═══ Gezeigter Textauszug

Schwetzingen. Das Instrument des Jahres 2025 ist die Stimme – und mit Theresa Bertrand hat das musikalische Werkzeug eine prominente Vertreterin aus Schwetzingen. Das bewies die Schauspielerin, die im Oktober ihr Debüt am Theater Freiburg feiern durfte, jüngst bei dem Bundeswettbewerb Gesang, Europas bedeutendsten nationalen Gesangswettbewerb. In der Kategorie „Konzert“ konnte sich die 25-Jährige gegen 76 Gegenkandidaten, die es in die finale Runde schafften, durchsetzen – und sich so den bundesweit zweiten Platz sowie ein Preisgeld von 3 000 Euro sichern.

Frau Bertrand, was verbinden Sie mit Schwetzingen?

Theresa Bertrand: Ich wurde in Schwetzingen geboren und bin dort aufgewachsen, bis zu meinem Abitur. Dementsprechend habe ich auch in Schwetzingen meine ersten musikalischen Erfahrungen gemacht. Ich hatte das große Privileg, dass ich mit meinen Eltern auch schon als kleines Kind immer wieder zu den Konzerten der Schwetzinger Festspiele gehen konnte. Ich habe dann, als ich älter wurde, eigentlich erst gemerkt, wie besonders es ist, dass es hier so ein tolles Kulturprogramm gibt, dass hier jedes Jahr so wunderbare Künstler kommen, um hier Konzerte zu geben. Ich weiß noch, dass die Sängerin Cecilia Bartoli zu Gast war und im Schloss gesungen hat, als ich noch sehr jung gewesen bin. Sie war damals mein erstes großes Idol und ab diesem Zeitpunkt, war es eigentlich immer mein großer Traum Opernsängerin zu werden. Schon in der Grundschule habe ich immer gesagt, ich möchte Opernsängerin werden, meine Mitschülerinnen fanden das oft eher lustig. Meine Lehrerin damals hat mich aber sehr lieb bestärkt und hat gemeint, wenn das mein Traum ist, dann soll ich diesen verfolgen. Später, als ich älter wurde, habe ich das leider oft nicht mehr so offen kommuniziert, dass das mein Traum ist, weil dann auch Selbstzweifel dazukamen. Tief im Herzen war es aber immer mein großer Traum Sängerin zu werden. Ich hab dann in Schwetzingen an der Musikschule vor allem Cello gelernt, hier hatte ich über zehn Jahre Cellounterricht und bin dann zum Gesangsstudium nach Freiburg gegangen.

Das heißt, dass Sie der Gesang schon sehr lange begleitet?

══════
═══ Liste der Einträge

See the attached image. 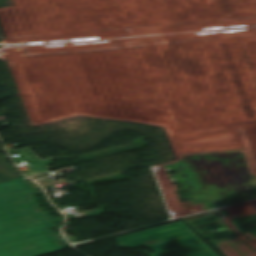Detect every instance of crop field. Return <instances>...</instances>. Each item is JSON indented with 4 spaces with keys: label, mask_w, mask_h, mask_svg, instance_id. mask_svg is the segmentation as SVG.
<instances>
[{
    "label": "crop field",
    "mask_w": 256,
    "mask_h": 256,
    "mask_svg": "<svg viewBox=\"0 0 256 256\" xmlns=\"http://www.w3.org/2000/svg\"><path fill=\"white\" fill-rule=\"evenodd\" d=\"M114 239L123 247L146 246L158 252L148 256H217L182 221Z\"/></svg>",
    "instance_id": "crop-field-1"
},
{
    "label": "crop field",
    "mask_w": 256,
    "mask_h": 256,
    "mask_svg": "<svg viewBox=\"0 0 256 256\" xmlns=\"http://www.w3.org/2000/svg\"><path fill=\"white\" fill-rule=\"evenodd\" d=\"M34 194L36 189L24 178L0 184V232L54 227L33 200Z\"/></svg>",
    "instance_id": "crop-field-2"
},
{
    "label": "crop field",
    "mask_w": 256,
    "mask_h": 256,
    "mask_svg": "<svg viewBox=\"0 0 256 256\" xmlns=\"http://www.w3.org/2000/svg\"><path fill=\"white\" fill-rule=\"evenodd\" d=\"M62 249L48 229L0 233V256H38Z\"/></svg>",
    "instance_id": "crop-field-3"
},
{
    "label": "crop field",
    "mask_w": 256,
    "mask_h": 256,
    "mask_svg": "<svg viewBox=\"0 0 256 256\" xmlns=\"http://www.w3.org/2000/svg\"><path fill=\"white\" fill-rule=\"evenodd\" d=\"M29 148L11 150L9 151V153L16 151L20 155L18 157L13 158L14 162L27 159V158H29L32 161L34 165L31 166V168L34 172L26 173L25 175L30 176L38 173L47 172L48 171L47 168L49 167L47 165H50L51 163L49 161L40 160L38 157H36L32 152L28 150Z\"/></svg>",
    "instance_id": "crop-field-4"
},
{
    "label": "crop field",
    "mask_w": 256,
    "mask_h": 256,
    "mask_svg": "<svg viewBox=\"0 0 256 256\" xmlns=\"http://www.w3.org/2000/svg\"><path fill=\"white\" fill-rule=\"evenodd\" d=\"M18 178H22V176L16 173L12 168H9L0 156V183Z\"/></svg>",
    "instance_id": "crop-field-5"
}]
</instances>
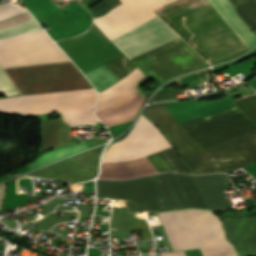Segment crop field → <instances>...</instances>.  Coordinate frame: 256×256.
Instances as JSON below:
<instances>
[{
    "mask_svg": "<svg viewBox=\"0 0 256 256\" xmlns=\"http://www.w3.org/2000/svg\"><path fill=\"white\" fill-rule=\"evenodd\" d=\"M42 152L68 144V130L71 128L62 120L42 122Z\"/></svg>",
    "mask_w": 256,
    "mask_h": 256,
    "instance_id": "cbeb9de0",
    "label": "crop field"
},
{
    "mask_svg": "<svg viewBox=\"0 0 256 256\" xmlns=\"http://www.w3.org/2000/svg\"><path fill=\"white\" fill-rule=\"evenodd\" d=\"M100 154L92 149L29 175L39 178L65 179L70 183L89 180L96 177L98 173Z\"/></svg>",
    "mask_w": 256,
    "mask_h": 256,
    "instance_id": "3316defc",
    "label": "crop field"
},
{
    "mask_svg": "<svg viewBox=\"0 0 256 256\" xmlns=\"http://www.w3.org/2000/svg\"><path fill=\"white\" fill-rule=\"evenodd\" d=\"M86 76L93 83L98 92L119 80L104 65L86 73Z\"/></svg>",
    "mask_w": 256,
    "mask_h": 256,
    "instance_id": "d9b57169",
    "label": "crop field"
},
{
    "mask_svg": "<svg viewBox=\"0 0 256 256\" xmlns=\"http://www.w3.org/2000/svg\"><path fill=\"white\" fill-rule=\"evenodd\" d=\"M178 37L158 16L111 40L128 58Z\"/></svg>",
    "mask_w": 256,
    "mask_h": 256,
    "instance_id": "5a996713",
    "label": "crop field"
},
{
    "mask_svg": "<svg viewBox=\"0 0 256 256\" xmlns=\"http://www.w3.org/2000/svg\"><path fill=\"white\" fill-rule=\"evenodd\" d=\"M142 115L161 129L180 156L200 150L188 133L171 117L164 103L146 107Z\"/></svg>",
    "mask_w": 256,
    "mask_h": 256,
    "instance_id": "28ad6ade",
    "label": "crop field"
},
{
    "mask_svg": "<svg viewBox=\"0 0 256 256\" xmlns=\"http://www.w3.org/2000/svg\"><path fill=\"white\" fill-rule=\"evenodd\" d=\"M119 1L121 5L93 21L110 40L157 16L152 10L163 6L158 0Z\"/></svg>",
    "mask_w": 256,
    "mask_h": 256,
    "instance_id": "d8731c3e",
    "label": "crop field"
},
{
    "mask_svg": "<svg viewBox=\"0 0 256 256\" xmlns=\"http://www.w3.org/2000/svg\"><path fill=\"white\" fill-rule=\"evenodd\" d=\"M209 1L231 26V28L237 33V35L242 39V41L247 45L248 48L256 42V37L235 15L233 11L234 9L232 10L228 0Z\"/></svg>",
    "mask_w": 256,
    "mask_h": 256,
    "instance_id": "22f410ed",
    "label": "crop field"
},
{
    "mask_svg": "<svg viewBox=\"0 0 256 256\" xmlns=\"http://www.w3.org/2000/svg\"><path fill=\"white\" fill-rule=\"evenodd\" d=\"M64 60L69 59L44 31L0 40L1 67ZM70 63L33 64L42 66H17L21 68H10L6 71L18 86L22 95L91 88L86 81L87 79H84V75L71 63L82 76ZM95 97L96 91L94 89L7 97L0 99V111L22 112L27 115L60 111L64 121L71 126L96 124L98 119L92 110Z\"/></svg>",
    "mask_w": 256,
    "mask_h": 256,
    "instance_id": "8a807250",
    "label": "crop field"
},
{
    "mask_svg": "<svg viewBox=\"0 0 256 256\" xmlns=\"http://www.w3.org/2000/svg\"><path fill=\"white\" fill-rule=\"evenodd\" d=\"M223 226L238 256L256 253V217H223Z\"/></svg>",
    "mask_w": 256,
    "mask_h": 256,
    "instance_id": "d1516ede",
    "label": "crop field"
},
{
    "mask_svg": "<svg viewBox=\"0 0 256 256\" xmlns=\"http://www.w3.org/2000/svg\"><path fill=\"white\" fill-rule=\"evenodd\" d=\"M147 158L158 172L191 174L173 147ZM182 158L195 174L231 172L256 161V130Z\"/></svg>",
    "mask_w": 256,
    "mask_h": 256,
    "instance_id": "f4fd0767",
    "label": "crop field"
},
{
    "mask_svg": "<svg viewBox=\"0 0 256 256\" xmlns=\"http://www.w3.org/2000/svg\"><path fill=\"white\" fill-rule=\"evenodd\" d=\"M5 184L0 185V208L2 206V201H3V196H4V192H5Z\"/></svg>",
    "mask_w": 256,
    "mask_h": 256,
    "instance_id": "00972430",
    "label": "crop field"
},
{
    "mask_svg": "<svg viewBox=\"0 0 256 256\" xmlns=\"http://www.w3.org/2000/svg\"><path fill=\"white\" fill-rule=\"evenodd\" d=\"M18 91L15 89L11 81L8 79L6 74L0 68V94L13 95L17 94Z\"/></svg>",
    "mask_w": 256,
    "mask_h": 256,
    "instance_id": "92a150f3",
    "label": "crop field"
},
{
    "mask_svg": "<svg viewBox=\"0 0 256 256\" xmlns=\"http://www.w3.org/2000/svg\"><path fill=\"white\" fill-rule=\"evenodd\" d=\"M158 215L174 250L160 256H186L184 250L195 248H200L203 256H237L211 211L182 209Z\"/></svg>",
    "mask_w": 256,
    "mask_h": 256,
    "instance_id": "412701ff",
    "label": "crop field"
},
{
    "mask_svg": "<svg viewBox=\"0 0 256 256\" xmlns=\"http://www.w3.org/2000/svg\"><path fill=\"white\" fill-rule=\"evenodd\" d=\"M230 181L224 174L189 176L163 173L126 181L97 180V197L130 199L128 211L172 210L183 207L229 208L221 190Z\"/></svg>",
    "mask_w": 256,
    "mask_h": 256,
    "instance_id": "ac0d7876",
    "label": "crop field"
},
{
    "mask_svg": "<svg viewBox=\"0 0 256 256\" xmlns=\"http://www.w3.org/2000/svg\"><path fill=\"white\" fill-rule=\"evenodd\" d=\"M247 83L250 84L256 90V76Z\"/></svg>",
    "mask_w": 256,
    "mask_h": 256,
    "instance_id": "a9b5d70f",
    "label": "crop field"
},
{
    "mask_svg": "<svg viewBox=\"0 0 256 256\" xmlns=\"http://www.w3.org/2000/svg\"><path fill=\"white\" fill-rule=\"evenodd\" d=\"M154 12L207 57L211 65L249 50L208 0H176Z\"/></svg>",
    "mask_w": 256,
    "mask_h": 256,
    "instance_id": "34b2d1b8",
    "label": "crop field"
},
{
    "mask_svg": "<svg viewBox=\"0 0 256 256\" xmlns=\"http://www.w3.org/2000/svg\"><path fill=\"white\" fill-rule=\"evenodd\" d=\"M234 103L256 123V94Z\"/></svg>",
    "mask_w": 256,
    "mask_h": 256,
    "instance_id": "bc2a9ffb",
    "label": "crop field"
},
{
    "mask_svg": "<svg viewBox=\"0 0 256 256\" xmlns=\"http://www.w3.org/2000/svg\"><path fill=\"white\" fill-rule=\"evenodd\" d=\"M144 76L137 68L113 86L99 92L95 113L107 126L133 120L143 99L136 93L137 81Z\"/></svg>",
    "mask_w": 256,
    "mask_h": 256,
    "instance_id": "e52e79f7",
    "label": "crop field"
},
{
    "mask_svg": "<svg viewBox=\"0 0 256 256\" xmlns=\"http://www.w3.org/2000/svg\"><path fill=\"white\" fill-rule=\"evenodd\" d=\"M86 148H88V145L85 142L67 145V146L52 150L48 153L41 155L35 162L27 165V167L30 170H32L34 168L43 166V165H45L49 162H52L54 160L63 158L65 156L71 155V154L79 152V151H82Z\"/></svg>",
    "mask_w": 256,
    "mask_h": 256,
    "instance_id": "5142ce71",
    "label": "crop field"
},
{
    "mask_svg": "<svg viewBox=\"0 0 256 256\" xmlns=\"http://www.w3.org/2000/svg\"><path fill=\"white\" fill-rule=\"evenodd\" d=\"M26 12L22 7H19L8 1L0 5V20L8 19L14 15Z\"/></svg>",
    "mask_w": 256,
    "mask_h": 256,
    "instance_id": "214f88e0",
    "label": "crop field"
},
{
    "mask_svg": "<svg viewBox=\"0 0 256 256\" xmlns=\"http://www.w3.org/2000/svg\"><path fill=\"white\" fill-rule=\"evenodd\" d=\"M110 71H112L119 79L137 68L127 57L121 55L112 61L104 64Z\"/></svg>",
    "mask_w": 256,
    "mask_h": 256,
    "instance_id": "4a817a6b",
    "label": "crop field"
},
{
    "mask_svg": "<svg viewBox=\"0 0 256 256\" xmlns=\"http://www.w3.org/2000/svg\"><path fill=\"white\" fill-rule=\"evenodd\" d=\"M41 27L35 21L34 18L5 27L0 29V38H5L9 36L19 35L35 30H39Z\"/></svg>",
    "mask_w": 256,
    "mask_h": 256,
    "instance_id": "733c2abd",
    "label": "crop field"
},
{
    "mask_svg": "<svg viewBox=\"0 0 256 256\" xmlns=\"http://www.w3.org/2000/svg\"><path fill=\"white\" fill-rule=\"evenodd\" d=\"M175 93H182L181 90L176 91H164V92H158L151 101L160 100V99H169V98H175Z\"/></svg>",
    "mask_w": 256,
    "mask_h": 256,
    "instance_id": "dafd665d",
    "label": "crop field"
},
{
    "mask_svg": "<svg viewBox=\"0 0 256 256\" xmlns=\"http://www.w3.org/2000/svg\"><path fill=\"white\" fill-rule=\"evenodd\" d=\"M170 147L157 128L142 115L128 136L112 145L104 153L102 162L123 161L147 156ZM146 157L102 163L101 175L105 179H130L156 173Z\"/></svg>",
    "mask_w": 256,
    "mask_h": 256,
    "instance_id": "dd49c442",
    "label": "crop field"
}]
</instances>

══════

▸ **Was zu tun ist**:
a) Übersetzen Sie aus dem Text über Theresa Bertrand den Satz „Ich weiß noch, dass die Sängerin Cecilia Bartoli zu Gast war und im Schloss gesungen hat, als ich noch sehr jung gewesen bin.“ ins Englische.
b) Schreiben Sie aus dem Text über Theresa Bertrand den Abschnitt von „Schwetzingen. Das Instrument“ bis „000 Euro sichern.“ Wort für Wort ab.
Die Zeilen werden für die Bearbeitung nicht gebraucht.

▸ **Antworten**:
a) I still remember that the singer Cecilia Bartoli was a guest and sang in the palace when I was still very young.

b)
Schwetzingen. Das Instrument des Jahres 2025 ist die Stimme – und mit Theresa Bertrand hat das musikalische Werkzeug eine prominente Vertreterin aus Schwetzingen. Das bewies die Schauspielerin, die im Oktober ihr Debüt am Theater Freiburg feiern durfte, jüngst bei dem Bundeswettbewerb Gesang, Europas bedeutendsten nationalen Gesangswettbewerb. In der Kategorie „Konzert“ konnte sich die 25-Jährige gegen 76 Gegenkandidaten, die es in die finale Runde schafften, durchsetzen – und sich so den bundesweit zweiten Platz sowie ein Preisgeld von 3 000 Euro sichern.